• Exercise brief:
From the first line to the last, reproduce the records below exactly, omitting any picture.

- Opening Delimiter -

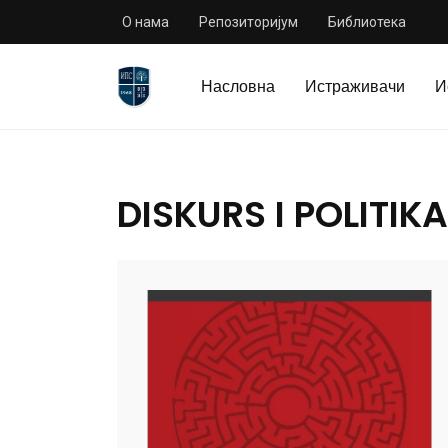
О нама
Репозиторијум
Библиотека
Насловна
Истраживачи
И
DISKURS I POLITIKA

- Closing Delimiter -

• Result:
О нама
Репозиторијум
Библиотека
Насловна
Истраживачи
И
DISKURS I POLITIKA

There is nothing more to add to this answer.